**What is needed**
From the entries below, count the lines holding the word "wall" and give nothing but the number.
*-*-*
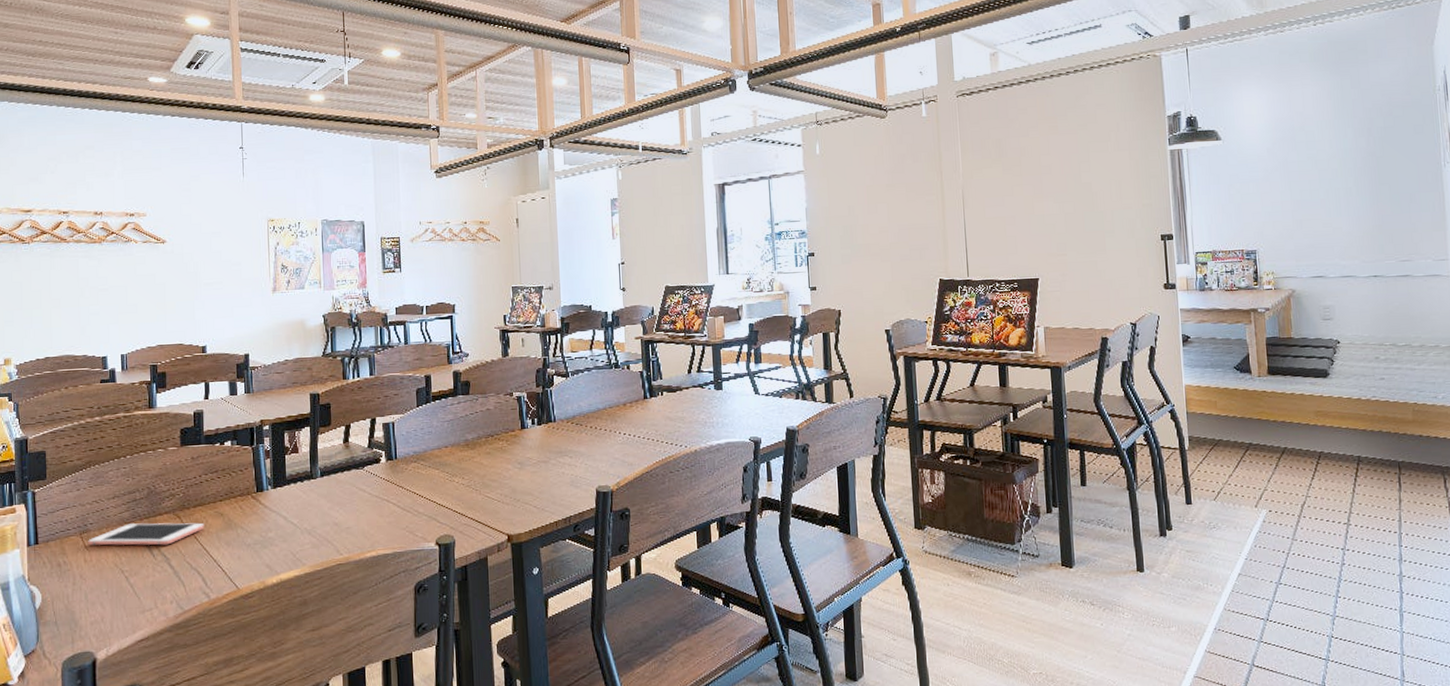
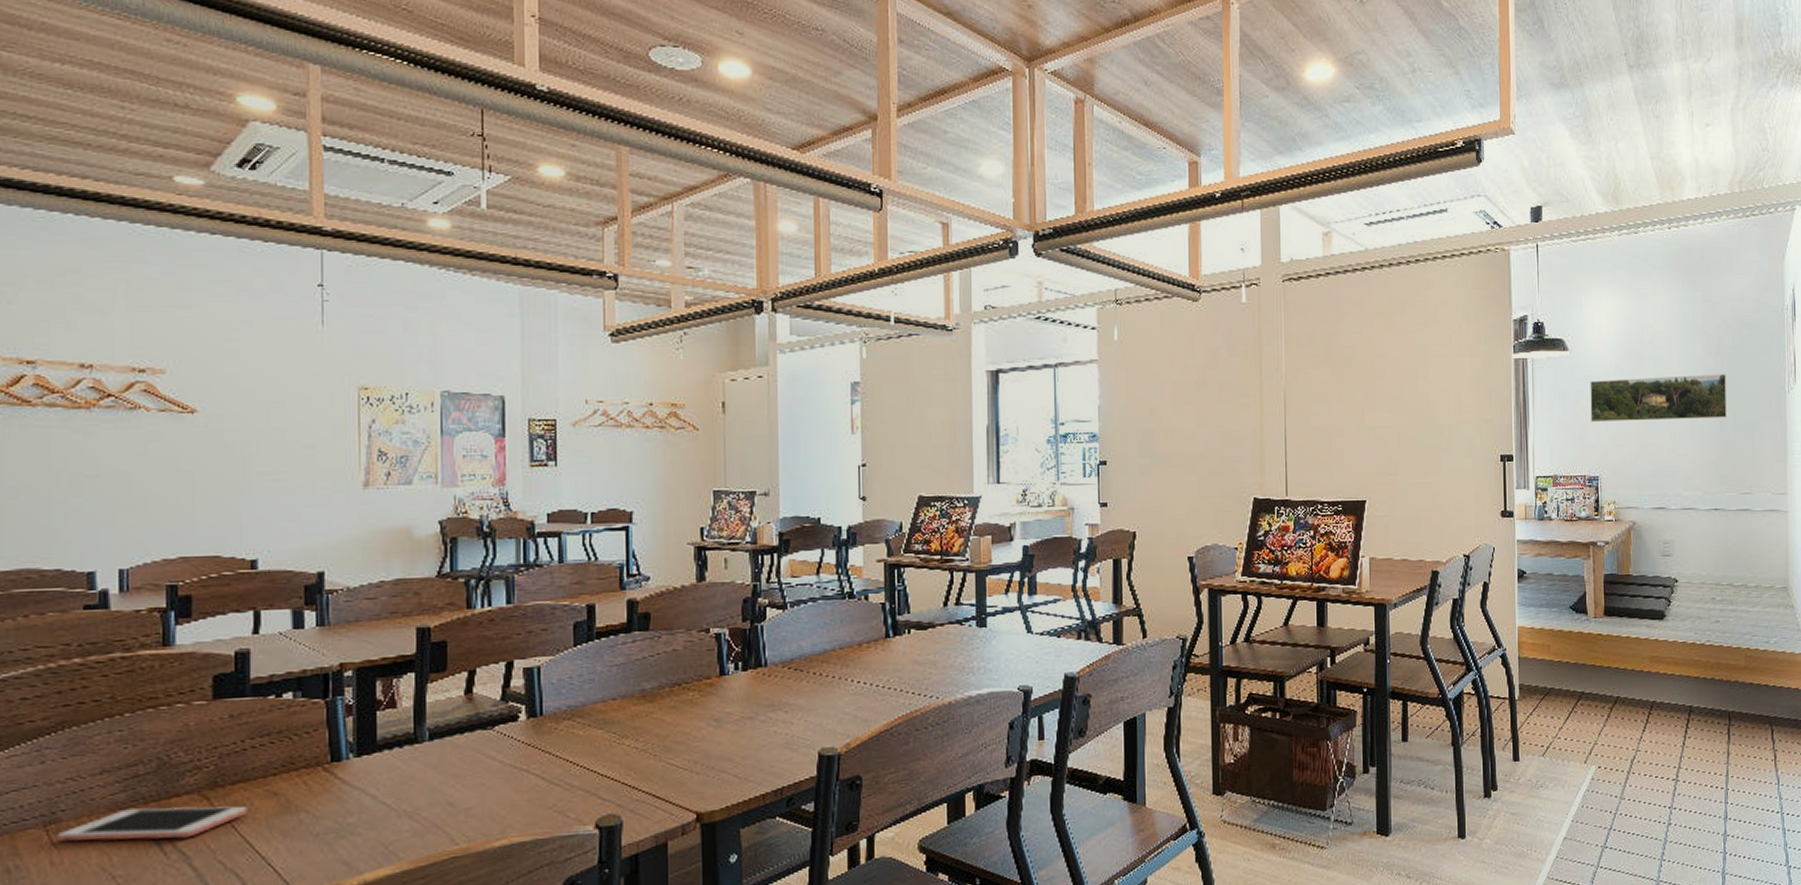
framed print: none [1243,152,1382,203] -> present [1590,374,1727,423]

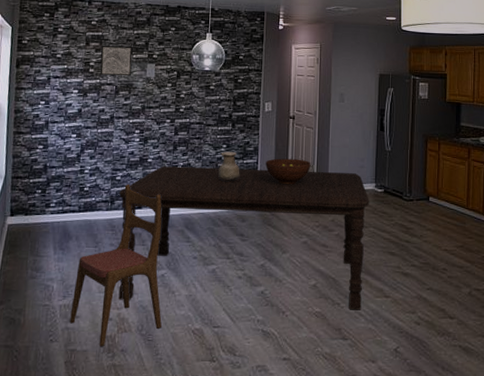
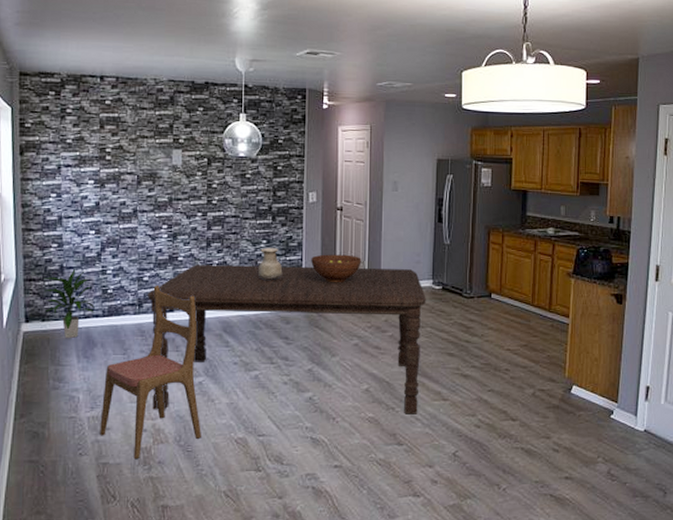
indoor plant: none [27,168,73,231] -> present [42,269,96,338]
wall art: present [99,46,133,77] -> none [117,129,155,164]

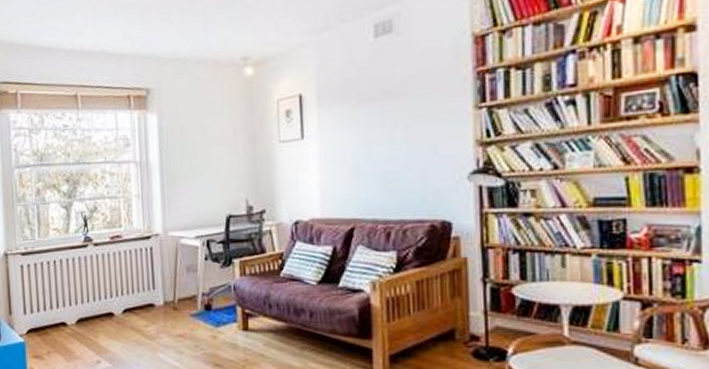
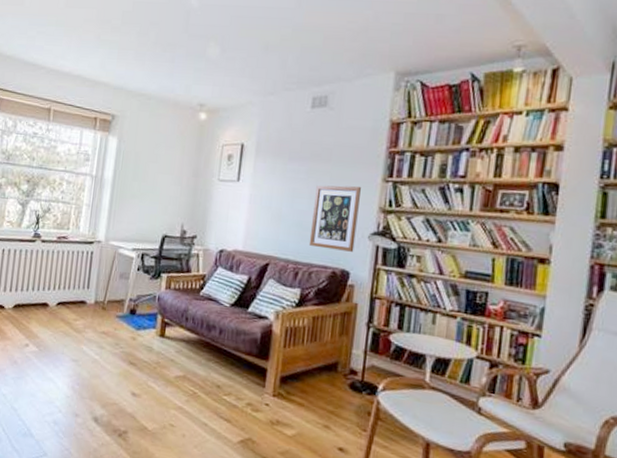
wall art: none [395,120,453,200] -> present [308,185,361,252]

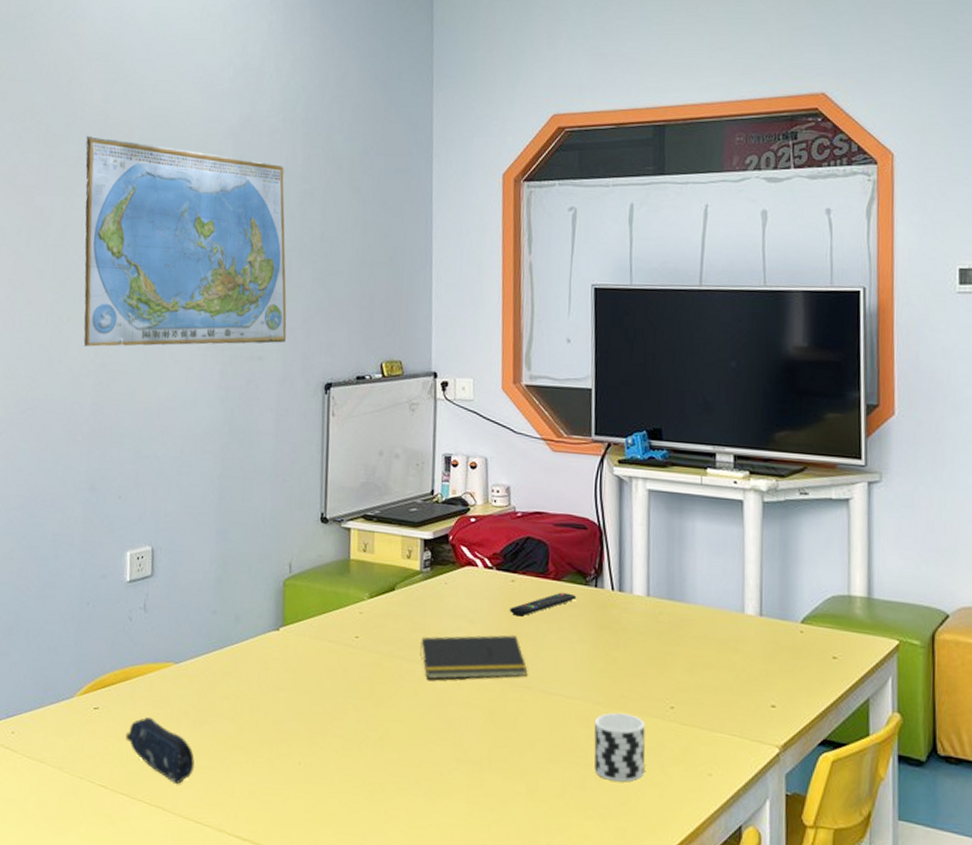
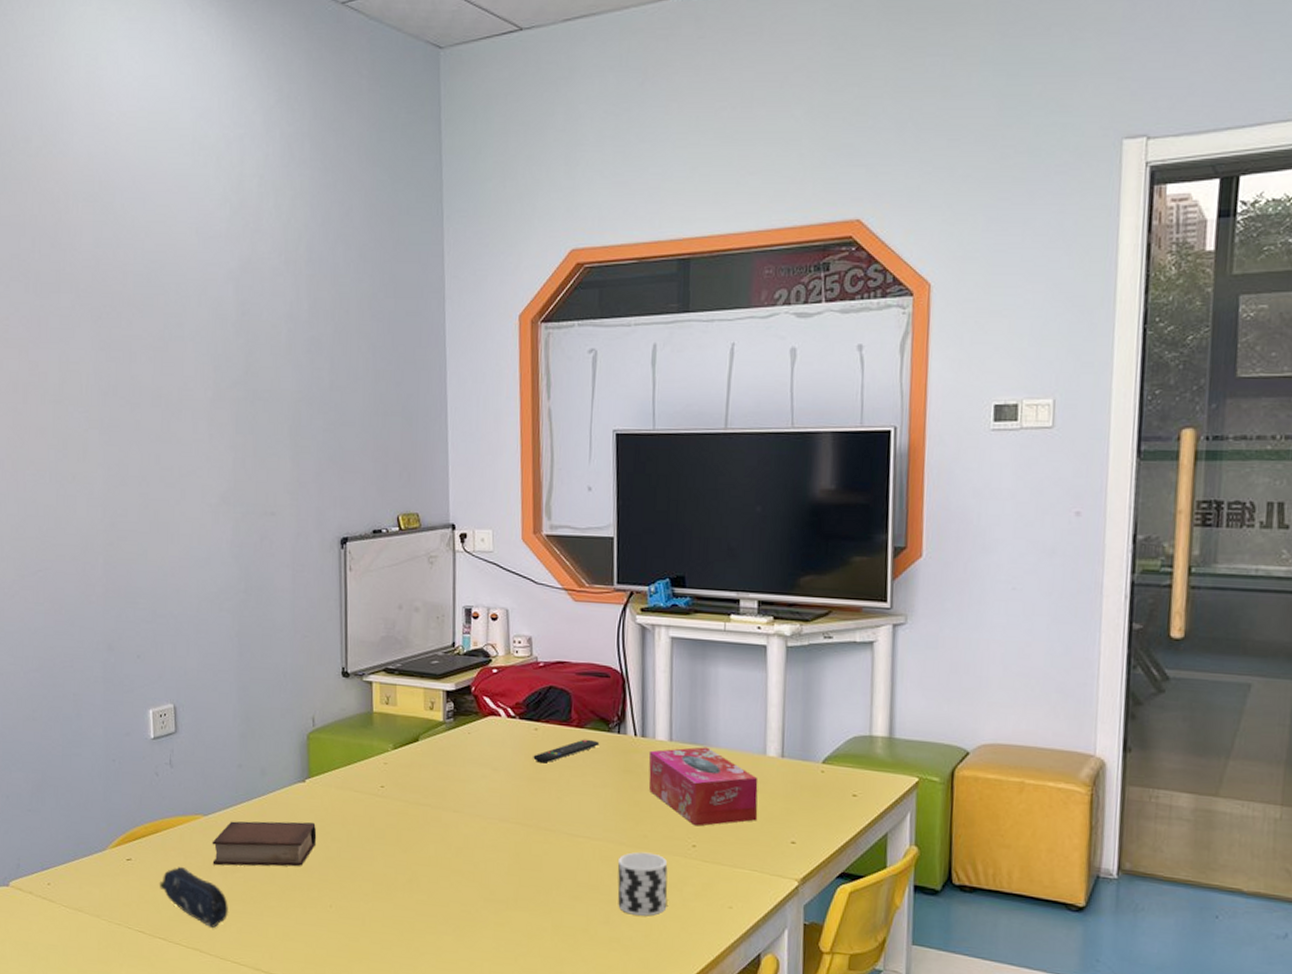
world map: present [83,136,287,347] -> none [78,284,299,506]
book: none [181,669,289,720] -> present [212,821,317,867]
notepad: present [420,635,528,680] -> none [445,781,552,825]
tissue box: none [626,603,737,687] -> present [648,747,758,826]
*-*-*
**Your response**
2